Exxon Mobil Corp. announced new emissions targets and plans to publish data on pollution stemming from its products just days after activist investors criticized the oil giant’s environmental record.
The Irving, Texas-based company said Monday it will reduce the intensity of upstream emissions by as much as 20% by 2025 as well as cutting flaring and methane leaks. It added that the plan is consistent with the goals of the Paris Agreement.
Like Chevron Corp., Exxon’s climate goals are linked to reducing emissions intensity, meaning less pollution per barrel of oil produced, as opposed to absolute emissions. That leaves the company wiggle room to increase overall pollution in the future if crude output grows.
“This was a company that was way behind the industry in terms of how they were thinking about a low-carbon world,” Aeisha Mastagni, a fund manager at California State Teachers’ Retirement System, the second-largest U.S. public pension fund, said in an interview. “The fact that they’re just now getting on board to announce some of those reduction plans tells us a lot about their long-term strategy.”
Exxon’s targets appear weaker than many of those made by European oil companies that have set reduction goals linked not only to internal operations but to customers’ use of products like gasoline — so-called Scope 3 emissions.

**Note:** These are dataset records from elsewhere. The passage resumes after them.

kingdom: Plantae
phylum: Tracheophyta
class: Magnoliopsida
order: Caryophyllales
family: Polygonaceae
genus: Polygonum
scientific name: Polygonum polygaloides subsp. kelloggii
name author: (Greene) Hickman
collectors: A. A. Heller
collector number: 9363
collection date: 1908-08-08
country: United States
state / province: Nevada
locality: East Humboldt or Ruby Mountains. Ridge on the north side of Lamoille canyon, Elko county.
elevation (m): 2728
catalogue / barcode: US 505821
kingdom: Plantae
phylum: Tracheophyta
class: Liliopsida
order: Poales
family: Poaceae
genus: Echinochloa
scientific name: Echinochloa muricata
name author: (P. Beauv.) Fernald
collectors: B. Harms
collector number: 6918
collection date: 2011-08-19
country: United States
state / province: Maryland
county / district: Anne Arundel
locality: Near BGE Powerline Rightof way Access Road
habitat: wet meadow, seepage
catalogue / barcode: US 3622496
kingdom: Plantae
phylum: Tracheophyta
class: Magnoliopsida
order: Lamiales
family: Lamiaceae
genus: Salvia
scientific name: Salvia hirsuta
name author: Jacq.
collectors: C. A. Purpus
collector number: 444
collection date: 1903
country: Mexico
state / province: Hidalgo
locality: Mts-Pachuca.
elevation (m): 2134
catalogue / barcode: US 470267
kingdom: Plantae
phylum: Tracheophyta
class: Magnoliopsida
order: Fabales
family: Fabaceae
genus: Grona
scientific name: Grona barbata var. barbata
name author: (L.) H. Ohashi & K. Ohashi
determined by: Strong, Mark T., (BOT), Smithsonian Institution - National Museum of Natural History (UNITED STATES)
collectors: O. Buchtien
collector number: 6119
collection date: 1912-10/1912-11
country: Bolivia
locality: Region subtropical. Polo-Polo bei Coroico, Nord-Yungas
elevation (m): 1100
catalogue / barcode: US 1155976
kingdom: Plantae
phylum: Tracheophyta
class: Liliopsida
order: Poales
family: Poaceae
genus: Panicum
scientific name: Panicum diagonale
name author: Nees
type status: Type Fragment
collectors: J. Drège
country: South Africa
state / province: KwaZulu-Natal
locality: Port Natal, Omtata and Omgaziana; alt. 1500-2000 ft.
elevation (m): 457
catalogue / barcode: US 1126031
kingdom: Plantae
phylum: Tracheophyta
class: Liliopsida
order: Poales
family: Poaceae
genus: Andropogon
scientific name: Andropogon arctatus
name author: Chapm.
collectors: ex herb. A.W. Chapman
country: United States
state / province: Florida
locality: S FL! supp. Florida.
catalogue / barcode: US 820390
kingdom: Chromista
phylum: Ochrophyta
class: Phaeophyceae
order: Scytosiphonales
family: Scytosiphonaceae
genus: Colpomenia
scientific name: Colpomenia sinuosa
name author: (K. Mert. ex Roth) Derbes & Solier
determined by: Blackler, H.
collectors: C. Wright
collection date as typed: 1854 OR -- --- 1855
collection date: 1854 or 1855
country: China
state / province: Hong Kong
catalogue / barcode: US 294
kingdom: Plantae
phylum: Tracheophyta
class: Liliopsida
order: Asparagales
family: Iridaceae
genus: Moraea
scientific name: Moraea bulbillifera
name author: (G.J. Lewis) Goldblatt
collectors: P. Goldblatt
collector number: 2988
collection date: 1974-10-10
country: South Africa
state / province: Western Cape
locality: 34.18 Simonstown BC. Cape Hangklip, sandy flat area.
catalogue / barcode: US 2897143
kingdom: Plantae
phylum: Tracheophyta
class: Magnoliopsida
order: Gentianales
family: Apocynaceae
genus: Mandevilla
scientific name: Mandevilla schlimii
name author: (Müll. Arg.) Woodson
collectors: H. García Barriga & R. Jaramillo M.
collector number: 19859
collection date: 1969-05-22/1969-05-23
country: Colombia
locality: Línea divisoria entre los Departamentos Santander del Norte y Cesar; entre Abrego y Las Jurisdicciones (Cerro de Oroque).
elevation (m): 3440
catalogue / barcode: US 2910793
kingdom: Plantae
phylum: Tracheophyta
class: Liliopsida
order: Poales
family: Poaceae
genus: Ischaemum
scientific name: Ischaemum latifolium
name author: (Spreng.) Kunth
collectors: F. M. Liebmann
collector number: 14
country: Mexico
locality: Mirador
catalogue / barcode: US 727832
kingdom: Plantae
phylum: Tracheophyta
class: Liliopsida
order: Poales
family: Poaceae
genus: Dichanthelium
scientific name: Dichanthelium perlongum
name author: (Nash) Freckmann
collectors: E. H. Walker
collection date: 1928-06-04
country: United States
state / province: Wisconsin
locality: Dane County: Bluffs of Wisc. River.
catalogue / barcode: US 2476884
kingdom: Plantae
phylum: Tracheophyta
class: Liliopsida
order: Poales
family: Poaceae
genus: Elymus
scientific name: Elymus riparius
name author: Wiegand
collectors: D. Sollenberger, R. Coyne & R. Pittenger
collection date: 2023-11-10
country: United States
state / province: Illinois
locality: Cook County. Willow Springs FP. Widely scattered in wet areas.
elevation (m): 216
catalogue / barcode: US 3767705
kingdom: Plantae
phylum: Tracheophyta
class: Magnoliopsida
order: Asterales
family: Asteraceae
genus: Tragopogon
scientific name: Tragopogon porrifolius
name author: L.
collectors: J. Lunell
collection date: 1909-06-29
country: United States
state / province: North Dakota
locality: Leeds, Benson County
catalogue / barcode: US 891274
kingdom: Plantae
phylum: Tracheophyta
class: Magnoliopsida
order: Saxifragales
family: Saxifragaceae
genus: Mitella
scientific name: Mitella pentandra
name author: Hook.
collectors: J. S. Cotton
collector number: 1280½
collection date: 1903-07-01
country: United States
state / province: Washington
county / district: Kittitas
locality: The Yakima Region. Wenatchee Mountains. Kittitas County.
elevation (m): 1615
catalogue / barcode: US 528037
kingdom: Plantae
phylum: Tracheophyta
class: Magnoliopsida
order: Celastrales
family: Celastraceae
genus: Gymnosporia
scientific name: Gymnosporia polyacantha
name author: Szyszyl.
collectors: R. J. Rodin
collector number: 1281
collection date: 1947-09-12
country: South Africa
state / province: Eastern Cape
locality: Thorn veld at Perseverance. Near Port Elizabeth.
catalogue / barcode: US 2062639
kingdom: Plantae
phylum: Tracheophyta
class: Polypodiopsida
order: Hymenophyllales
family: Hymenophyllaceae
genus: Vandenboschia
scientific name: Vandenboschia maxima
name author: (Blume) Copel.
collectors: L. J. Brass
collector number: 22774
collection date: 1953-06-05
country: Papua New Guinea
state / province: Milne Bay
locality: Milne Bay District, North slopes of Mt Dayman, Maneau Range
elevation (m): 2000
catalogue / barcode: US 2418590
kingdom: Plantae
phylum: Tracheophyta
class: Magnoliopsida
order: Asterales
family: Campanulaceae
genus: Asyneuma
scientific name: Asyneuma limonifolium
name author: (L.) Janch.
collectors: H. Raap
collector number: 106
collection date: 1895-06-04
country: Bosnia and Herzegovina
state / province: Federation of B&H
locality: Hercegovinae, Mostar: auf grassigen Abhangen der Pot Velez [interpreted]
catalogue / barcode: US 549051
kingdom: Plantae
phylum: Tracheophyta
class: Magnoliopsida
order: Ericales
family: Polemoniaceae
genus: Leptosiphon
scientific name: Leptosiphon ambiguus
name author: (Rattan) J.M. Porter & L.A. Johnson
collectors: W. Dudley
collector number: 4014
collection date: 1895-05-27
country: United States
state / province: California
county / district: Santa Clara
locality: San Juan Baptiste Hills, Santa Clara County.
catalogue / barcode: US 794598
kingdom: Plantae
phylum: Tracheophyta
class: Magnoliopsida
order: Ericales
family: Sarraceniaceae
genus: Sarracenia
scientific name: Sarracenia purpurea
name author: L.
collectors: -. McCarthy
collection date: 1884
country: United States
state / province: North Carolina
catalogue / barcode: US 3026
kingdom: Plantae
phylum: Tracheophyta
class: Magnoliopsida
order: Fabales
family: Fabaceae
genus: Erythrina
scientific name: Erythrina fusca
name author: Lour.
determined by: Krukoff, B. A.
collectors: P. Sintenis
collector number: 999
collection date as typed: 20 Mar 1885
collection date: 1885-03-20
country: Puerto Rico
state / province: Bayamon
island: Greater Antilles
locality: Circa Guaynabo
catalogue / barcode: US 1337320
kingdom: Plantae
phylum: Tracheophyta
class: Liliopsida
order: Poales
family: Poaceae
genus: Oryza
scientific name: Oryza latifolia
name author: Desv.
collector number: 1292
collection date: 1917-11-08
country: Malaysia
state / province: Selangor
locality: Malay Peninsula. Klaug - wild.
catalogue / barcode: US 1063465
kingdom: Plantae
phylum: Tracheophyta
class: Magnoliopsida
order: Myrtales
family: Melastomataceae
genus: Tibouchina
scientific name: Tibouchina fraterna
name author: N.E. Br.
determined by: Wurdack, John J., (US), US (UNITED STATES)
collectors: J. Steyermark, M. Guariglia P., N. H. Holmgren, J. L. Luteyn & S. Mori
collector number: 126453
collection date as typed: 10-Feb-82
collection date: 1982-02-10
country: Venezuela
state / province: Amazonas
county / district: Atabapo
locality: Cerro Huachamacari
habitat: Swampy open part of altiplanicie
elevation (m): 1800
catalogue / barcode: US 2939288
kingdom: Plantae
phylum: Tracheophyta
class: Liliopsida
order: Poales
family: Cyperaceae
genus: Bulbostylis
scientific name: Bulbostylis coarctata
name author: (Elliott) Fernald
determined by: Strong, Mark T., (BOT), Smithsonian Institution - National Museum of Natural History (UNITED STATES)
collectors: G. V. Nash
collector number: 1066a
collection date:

All major European oil companies have set net-zero goals. BP Plc, Repsol SA and Eni SpA aim to deliver absolute reductions in the short term, whereas Royal Dutch Shell Plc, Total SE and Equinor ASA have set emissions intensity goals. Exxon’s goals are “specific, actionable plans that we can hold our organization accountable” for, Pete Trelenberg, Exxon’s director of greenhouse gas and climate change, said during a call with reporters. The targets will be updated over time, he said.
Activist investors Engine No. 1 and D.E. Shaw & Co. went public last week with criticisms of Exxon for not acting quickly enough on emissions as well as for years of poor shareholder returns. Engine No. 1, which counts CalSTRS among its supporters, called for “more significant investment in net-zero emissions energy sources,” in its letter to Exxon’s board.
CalSTRS would like to see the new climate targets form part of a wider, long-term strategy to better navigate the energy transition, Mastagni said. The fund wants Exxon to appoint four new independent directors who it believes would help create value within a transformation of the energy industry.
Exxon said Monday its emissions pledge was made as part of its annual business planning process and was a “result of of several months of detailed analysis and includes input from shareholders.” The new targets include:
- Upstream emissions intensity to drop 15% to 20% by 2025 compared with 2016 levels
- Methane intensity to decline by 40% to 50%
- Flaring intensity to fall by 35% to 45%
- Routine flaring will be eliminated by 2030
- Exxon also plans to provide annual Scope 3 emissions data
Exxon chose to target emissions intensity rather than absolute emissions because “we want to try and achieve first-quartile performance” relative to peers, Trelenberg said.
“To achieve the intensity targets we do need absolute emissions reductions as well, and those will be particularly focused in the methane and the flaring areas,” he said.